Whether paid by the piece or by the hour, packinghouse workers were vulnerable to periodic layoffs in slack periods and subjected to a “feverish pace” during the busy season. Working in cold, windowless rooms and standing on “dirty, blood-soaked, rotting wooden floors” for 10 hours a day, girls and women “toil[ed] without relief in a humid atmosphere heavy with the odors of rotten wood, decayed meats, stinking offal” and human waste from the doorless privies that vented directly into the workrooms.
Breckinridge’s investigation into the meatpacking industry convinced her that “industry is more perilous than war.” Her encounter with the packinghouses of “Porkopolis” made her a passionate advocate of so-called “protective legislation” for women workers: gender-specific laws regulating working women’s hours, wages and working conditions.

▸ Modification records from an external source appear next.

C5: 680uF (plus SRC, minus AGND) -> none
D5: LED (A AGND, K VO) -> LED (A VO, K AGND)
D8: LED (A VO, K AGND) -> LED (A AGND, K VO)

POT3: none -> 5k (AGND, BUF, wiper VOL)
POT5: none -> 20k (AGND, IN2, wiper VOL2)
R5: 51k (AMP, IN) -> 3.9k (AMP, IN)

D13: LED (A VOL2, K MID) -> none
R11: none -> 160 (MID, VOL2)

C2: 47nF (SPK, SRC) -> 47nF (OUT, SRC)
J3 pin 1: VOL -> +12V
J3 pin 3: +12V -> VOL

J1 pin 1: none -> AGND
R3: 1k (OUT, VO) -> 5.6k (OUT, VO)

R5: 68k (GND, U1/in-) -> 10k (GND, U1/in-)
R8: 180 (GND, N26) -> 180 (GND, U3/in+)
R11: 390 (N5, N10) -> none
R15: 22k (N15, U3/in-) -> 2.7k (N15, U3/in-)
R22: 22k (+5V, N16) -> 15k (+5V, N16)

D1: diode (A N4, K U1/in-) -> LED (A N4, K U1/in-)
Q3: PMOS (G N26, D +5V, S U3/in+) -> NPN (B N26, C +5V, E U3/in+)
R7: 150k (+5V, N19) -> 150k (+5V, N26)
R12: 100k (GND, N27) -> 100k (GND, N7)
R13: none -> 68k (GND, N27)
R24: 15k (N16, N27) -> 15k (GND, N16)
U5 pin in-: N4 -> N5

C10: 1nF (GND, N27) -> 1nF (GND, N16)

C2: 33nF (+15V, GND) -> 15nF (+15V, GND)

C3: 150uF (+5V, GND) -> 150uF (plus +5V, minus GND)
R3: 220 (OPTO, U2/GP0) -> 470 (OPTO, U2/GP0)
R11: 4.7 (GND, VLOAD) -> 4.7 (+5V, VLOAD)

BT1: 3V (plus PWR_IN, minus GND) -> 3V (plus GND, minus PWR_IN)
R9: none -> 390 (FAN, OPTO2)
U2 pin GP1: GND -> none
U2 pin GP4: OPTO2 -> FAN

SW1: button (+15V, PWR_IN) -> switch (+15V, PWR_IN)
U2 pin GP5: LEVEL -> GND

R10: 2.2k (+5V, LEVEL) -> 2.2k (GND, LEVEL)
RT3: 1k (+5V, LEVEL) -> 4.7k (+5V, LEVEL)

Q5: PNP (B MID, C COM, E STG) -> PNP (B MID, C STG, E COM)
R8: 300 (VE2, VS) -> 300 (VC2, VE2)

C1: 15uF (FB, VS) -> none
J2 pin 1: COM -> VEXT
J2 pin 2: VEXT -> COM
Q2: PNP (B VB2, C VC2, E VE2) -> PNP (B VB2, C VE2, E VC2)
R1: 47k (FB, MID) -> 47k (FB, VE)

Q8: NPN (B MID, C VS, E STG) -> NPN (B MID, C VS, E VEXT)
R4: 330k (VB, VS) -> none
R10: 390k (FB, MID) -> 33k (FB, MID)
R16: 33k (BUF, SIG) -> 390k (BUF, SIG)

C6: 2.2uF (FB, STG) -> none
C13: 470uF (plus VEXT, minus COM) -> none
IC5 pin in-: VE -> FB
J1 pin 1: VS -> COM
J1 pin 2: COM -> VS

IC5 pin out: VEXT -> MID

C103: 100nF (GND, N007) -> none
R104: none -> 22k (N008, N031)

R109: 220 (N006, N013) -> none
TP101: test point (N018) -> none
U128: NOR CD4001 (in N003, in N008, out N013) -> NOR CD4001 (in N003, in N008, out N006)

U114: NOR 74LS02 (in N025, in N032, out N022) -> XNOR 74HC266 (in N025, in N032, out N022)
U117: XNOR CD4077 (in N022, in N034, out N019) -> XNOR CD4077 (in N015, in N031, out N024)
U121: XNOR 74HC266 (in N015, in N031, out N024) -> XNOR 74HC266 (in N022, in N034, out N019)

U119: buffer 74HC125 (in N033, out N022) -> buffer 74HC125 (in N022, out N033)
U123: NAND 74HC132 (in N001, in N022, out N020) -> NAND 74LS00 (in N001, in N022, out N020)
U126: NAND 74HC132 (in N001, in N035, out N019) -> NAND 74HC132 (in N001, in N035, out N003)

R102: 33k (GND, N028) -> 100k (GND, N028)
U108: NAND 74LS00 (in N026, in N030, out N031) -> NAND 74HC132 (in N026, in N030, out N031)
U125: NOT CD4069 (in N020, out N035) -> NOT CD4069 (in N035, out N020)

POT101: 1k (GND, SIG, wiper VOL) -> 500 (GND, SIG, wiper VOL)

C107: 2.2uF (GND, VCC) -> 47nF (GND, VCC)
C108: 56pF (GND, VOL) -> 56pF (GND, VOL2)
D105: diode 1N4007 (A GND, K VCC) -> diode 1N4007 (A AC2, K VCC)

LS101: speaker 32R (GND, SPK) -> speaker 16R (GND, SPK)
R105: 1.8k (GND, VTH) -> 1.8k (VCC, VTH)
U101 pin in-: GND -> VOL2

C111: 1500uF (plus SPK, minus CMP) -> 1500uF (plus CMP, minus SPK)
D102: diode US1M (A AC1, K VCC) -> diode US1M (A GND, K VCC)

By focusing on women workers, labor legislation advocates sidestepped the Supreme Court’s hostility to labor legislation. While the court had ruled state laws limiting men’s working hours unconstitutional in the 1905 case Lochner v. New York, in the 1908 case Muller v. Oregon, the court upheld labor legislation — for women only. Building on this precedent, between 1908 and 1917, 19 states and the District of Columbia adopted legislation regulating women’s working hours. Another protective labor legislation campaign, this one focused on minimum wage legislation, achieved victory in eight states in 1913.
Protective legislation functioned as an “opening wedge” to promote labor legislation for all workers. Breckinridge’s proposal for a federal study of women’s and children’s working conditions garnered widespread support among national reform organizations, including the Women’s Trade Union League and the National Consumers’ League. In 1907, the proposal gained congressional approval and funding. The resulting 19-volume report, published between 1910 and 1913, provided the basis for the establishment of two new federal bureaus, the U.S. Children’s Bureau and the U.S. Women’s Bureau, within the Department of Labor.
These government agencies would advocate for a ban on child labor and better working conditions for women for decades to come. Ultimately, their collaboration with a national network of labor advocates, women activists and New Dealers culminated in the Fair Labor Standards Act of 1938, which banned child labor and established a minimum wage for both male and female workers.
Breckinridge’s work highlighted the need for social advocacy and state action to protect workers from the rigors of industrial capitalism. As officials grapple with the revelations of conditions at meat processing plants today and consumers worry about interruptions to the nation’s “supply chain,” these lessons about the high costs of industrial capitalism and the need for meaningful protections for workers, as well as consumers, ring true once again.